> **Texte**:
----------

Poudre de riz et héros rouges

Quoi de mieux que l’art de l’affiche pour imaginer comment, en Chine, se sont traduits les rapports entre les rêves de la population et ceux des maîtres? Réponse à La Louvière, avec une superbe collection privée

Shangaï, années 1930, parfums d’opium et grands hôtels. L’argent ruisselle entre les doigts de quelques-uns, et les Chinoises n’ont jamais été aussi désirables. Leur peau est rose, leurs lèvres rouges, leurs poses aguichantes. On les voit dans les palaces, seules ou en famille, mères ou stars, avec ou sans amie à leurs côtés. Elles s’étirent au bord d’une piscine hollywoodienne, se rassemblent sur un terrain de golf ou partent en voyage après avoir enfilé leurs gants de dentelle blanche. Sur les affiches qui les immortalisent en teintes poudreuses, elles posent, d’abord, droites dans leur robe de soie traditionnelle sur fond de fleurs, de cascades et de rocailles. Ensuite, les décolletés se creusent et les robes s’échancrent, afin de toujours mieux vanter les mérites des savons parfumés à la lavande anglaise, des sucreries françaises, des chaussures de sport ou encore des lampes de poche américaines. De là à dire que la première période de l’affiche chinoise n’est pas chinoise, il n’y a qu’un pas, celui que franchira Mao. En attendant, Shangaï s’offre aux appétits des occidentaux qui comptent bien trouver en Chine la solution économique au krach boursier de 1929. La ville portuaire change donc de visage, comme Canton ou Macao jadis. Malgré le parti communiste naissant, malgré la révolte des sociétés secrètes du Lotus blanc ou encore les avancées de l’impérialisme japonais, rien y fait. Les industries tournent de plus en plus vite alors que, dans les boutiques davantage que dans les rues, la publicité donne le ton de cette nouvelle façon d’être dans le coup. Encore faut-il convaincre les masses deconsommateurssans les heurter, imposer certes, mais en douceur.

----------

> **Consignes de travail**:
A. Relevez tous les produits dont les affiches vantent les mérites selon le texte sur l'affiche chinoise.
B. Répondez brièvement à ces questions sur le texte consacré à l'affiche chinoise.
(i) Dans quelle ville se trouve la collection privée présentée ?
(ii) À quel événement les Occidentaux espèrent-ils trouver une solution économique en Chine ?
(iii) Quelles villes avaient jadis changé de visage, comme la ville portuaire décrite ?
Appuyez-vous uniquement sur le texte pour répondre.

> **Données enregistrées**:
----------

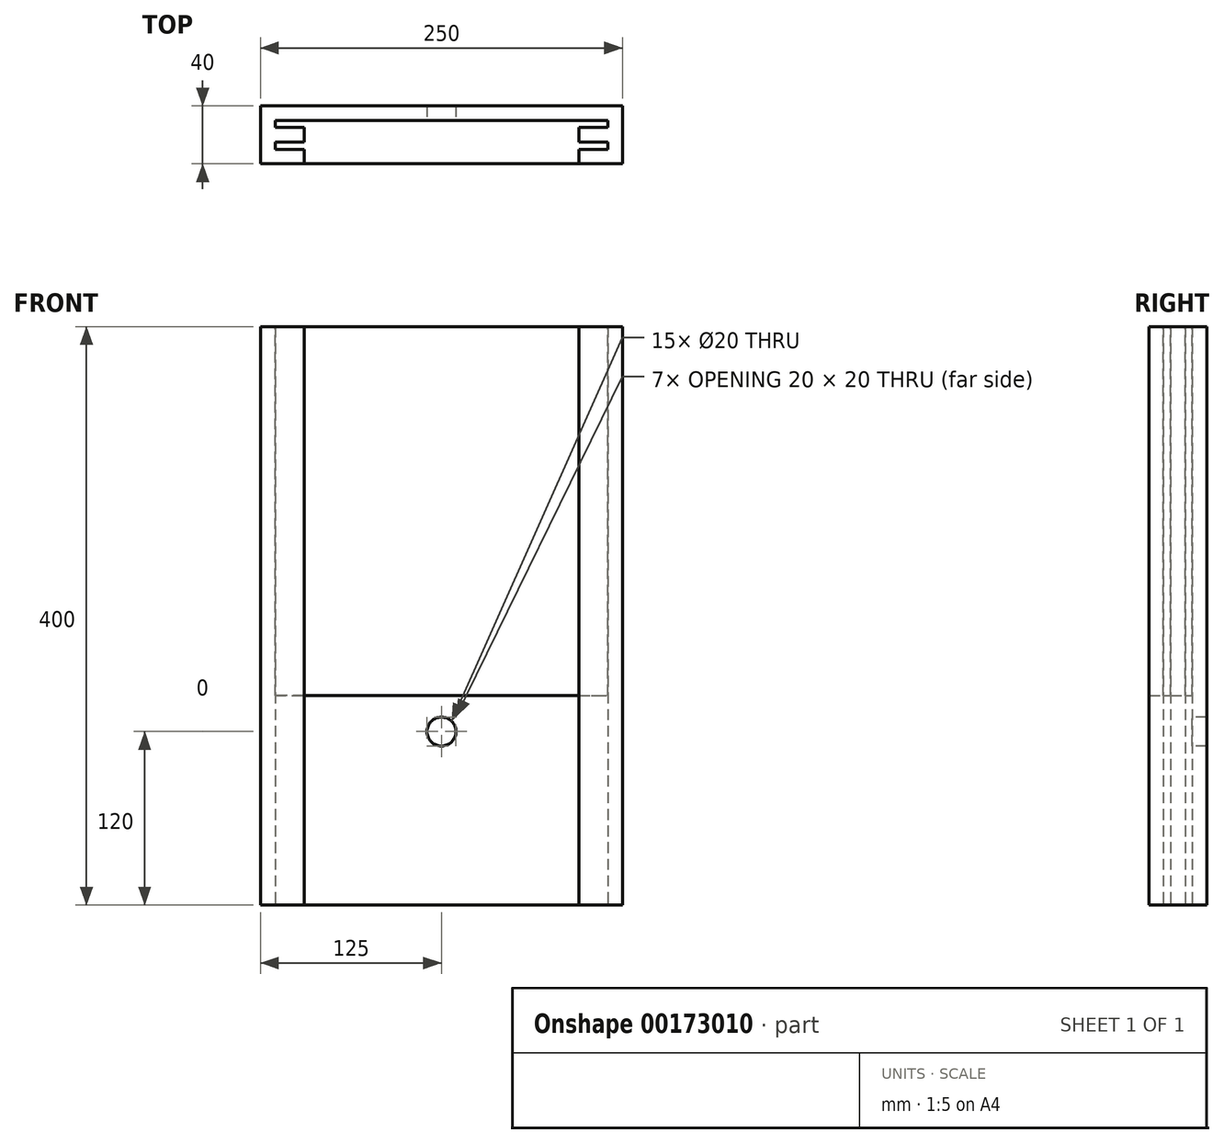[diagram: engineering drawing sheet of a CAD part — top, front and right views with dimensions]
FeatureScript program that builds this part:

----------

> **Réponses par consigne**:
A.
- des savons parfumés à la lavande anglaise
- des sucreries françaises
- des chaussures de sport
- des lampes de poche américaines

B.
(i) À La Louvière.
(ii) Au krach boursier de 1929.
(iii) Canton et Macao.